In 2020, the Srinagar Municipal Corporation (SMC) purchased disinfectants and several spraying machines for outdoor fumigation worth more than one crore rupees, reveals an RTI.
The purchase included more than 70,000 litres of ECHO Quaternary Ammonium Compound and Sodium Hypochlorite disinfectant at a cost of ₹74,00,000 as per the SMC’s response to the RTI.
The price paid for an additional 25,000 litres of Hydrogen peroxide and Silver Nitrate Solution was not disclosed by the SMC, merely stating “company rate” or “Rate assessment committee”.

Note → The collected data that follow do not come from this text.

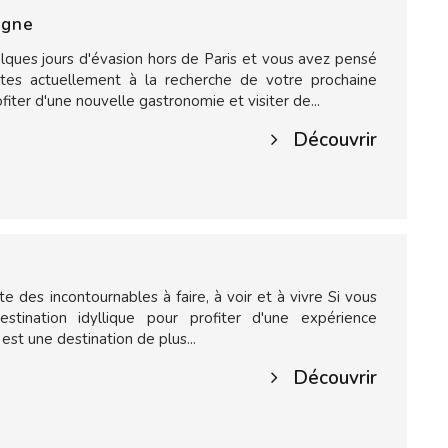
agne
ques jours d'évasion hors de Paris et vous avez pensé
tes actuellement à la recherche de votre prochaine
iter d'une nouvelle gastronomie et visiter de...
Découvrir
ste des incontournables à faire, à voir et à vivre Si vous
stination idyllique pour profiter d'une expérience
est une destination de plus...
Découvrir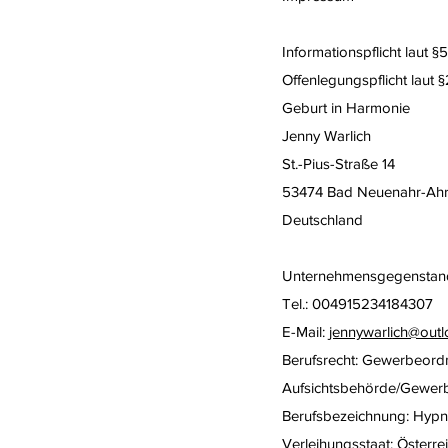
Informationspflicht lau
Offenlegungspflicht laut
Geburt in Harmonie
Jenny Warlich
St.-Pius-Straße 14
53474 Bad Neuenahr-Ahr
Deutschland
Unternehmensgegenstand
Tel.: 004915234184307
E-Mail:
jennywarlich@out
Berufsrecht: Gewerbeor
Aufsichtsbehörde/Gewer
Berufsbezeichnung: Hypno
Verleihungsstaat: Österre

The corporation made eight separate purchases of ECHO Quaternary Ammonium Compound at a cost of ₹1,530 (without GST) per litre from Kashmir Pest Control Services while one consignment of Sodium Hypochlorite was purchased at ₹74 per litre from Telenor Traders Srinagar. Two purchases of Hydrogen Peroxide and Silver Nitrate solution were made from The Netsurfer Srinagar, whose rate was not disclosed in the RTI reply.
The massive haul of chemical disinfectants were purchased from three different suppliers. In addition, fumigation equipment worth lakhs was also procured to spray these chemicals against scientific advice.
While the SMC disclosed that it purchased three units of Trolley Mounted Anti smoke Gun Machine for ₹28.11 lakh, the price of additional equipment, numbering more than a hundred, was withheld.
The World Health Organisation had in May 2020 cautioned against fumigation of outdoor spaces and said it was not recommended to deal with the COVID19 virus.
“In outdoor spaces, large-scale spraying or fumigation in areas such as streets or open market places for the COVID-19 virus or other pathogens is not recommended,” the WHO had said. “Streets and sidewalks are not considered as routes of infection for COVID-19. Spraying disinfectants, even outdoors, can be noxious for people’s health and cause eye, respiratory or skin irritation or damage.”
However, Athar Aamir Khan SMC Commissioner said, “Not a single penny was spent on the purchase of machinery in the second wave of COVID19.”
Just one month
The RTI was filed by two law students Tajamul Islam and Abid Mushtaq on 16 April 2021. The SMC responded on 29 June 2021, well after the stipulated time under the Right To Information Act of 2005.
The duo had also sought purchase expenditure on Covid-19 mitigation efforts from March 2020 till date but the SMC has only provided details of procurement in the period between March and 15 May 2020.
They had also sought copies of local dailies in which notices inviting tenders were published and details of the amount spent in the open market for purchasing of different items. No information was given.
“Officials of SMC are preferring secrecy over disclosure of information. The RTI is no longer sacred to check transparency and officials of SMC are no longer taking,” Tajamul Islam told The Kashmir Walla.
The SMC’s Purchase and Procurement Officer Hilal Ahmad Shah didn’t divulge further information, pleading that he was recently appointed to the post. He told The Kashmir Walla that the fumigation “was recommended by a team of doctors then.”
Continued unscientific measures
Even as disinfection of outdoor surfaces has been discouraged by the global medical community and the WHO, the practice is being continued across Kashmir, inflicting an undisclosed cost on state exchequer.
Mohammad Sultan Khuroo, head of the J-K administration’s apex committee on Covid-19 control, said that the spraying of disinfectants was no longer scientifically recommended.
“SARS-CoV 2 [Covid-19 pathogen] has a fat lining outside and nothing other than [individual use of] sanitisers with more than 70 percent alcohol concentration and detergents can dissolve and disintegrate the virus,” said Khuroo. “Medical science has not established the efficiency of any other chemical against the virus till date.”
Salim Khan, Head of Department of Social and Preventive Medicines at Government Medical College Srinagar, said that the “purchase and use of disinfectants is a waste.”